• Opdracht
Neem uit de tekst over de belastingrente letterlijk het gedeelte over dat begint bij "De met de belastingrente" en eindigt bij "34785, L, p. 1-2).".

• Tekstfragment

=======

De met de belastingrente gediende budgettaire doelen zijn niet verenigbaar met de verzuimrentegedachte, waarop zij is gebaseerd. Een belastingschuld is een bestuurlijke geldschuld als elke andere. De regeling moet dus dienovereenkomstig worden gewijzigd.

Uit de wetsgeschiedenis kan worden afgeleid dat de belastingrente is gebaseerd op de regeling van de verzuimrente in het bestuursrecht en als prikkel dient tot het tijdig en correct voldoen aan de aangifte- en informatieverplichtingen (vgl. de brief van de Staatssecretaris van Financiën van 5 juli 2018, Kamerstukken I 2017/18, 34785, L, p. 1-2).

Bij de bedoelde verzuimrente gaat het echter om het voldoen aan een andere verplichting. Het betreft namelijk de wettelijke rente die een schuldenaar van een bestuursrechtelijke geldschuld is verschuldigd over de periode waarin hij met de voldoening van die geldschuld in verzuim is geweest (vgl. art. 4:98 lid 1 Awb). Deze wettelijke rente is, net als in het civiele recht, een (gefixeerde) vergoeding van de door de schuldeiser ten gevolge van de vertraging in de betaling geleden schade (vertragingsschade).

=======

• Getoonde regels

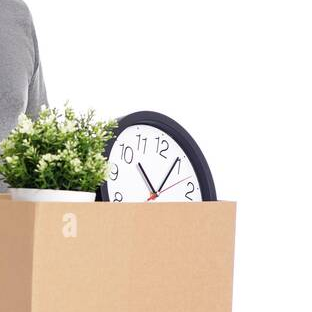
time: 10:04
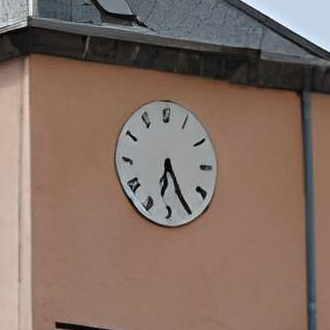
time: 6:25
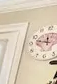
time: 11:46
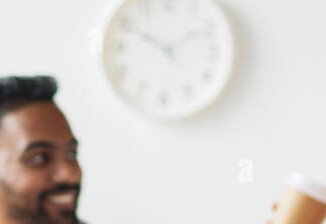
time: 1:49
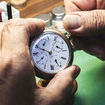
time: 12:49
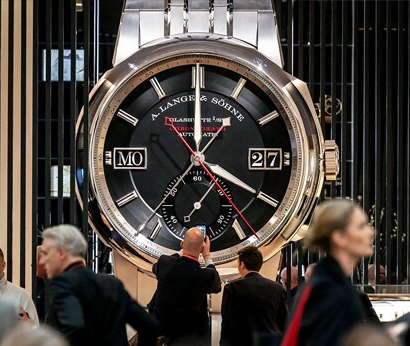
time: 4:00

=======

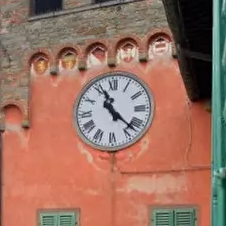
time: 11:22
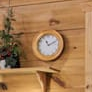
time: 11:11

=======

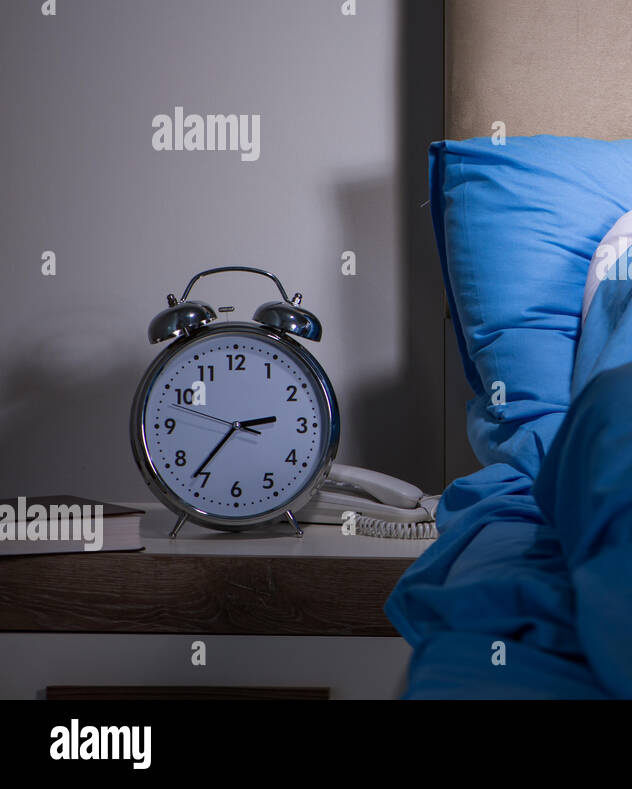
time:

=======

• Antwoord opgave
De met de belastingrente gediende budgettaire doelen zijn niet verenigbaar met de verzuimrentegedachte, waarop zij is gebaseerd. Een belastingschuld is een bestuurlijke geldschuld als elke andere. De regeling moet dus dienovereenkomstig worden gewijzigd.

Uit de wetsgeschiedenis kan worden afgeleid dat de belastingrente is gebaseerd op de regeling van de verzuimrente in het bestuursrecht en als prikkel dient tot het tijdig en correct voldoen aan de aangifte- en informatieverplichtingen (vgl. de brief van de Staatssecretaris van Financiën van 5 juli 2018, Kamerstukken I 2017/18, 34785, L, p. 1-2).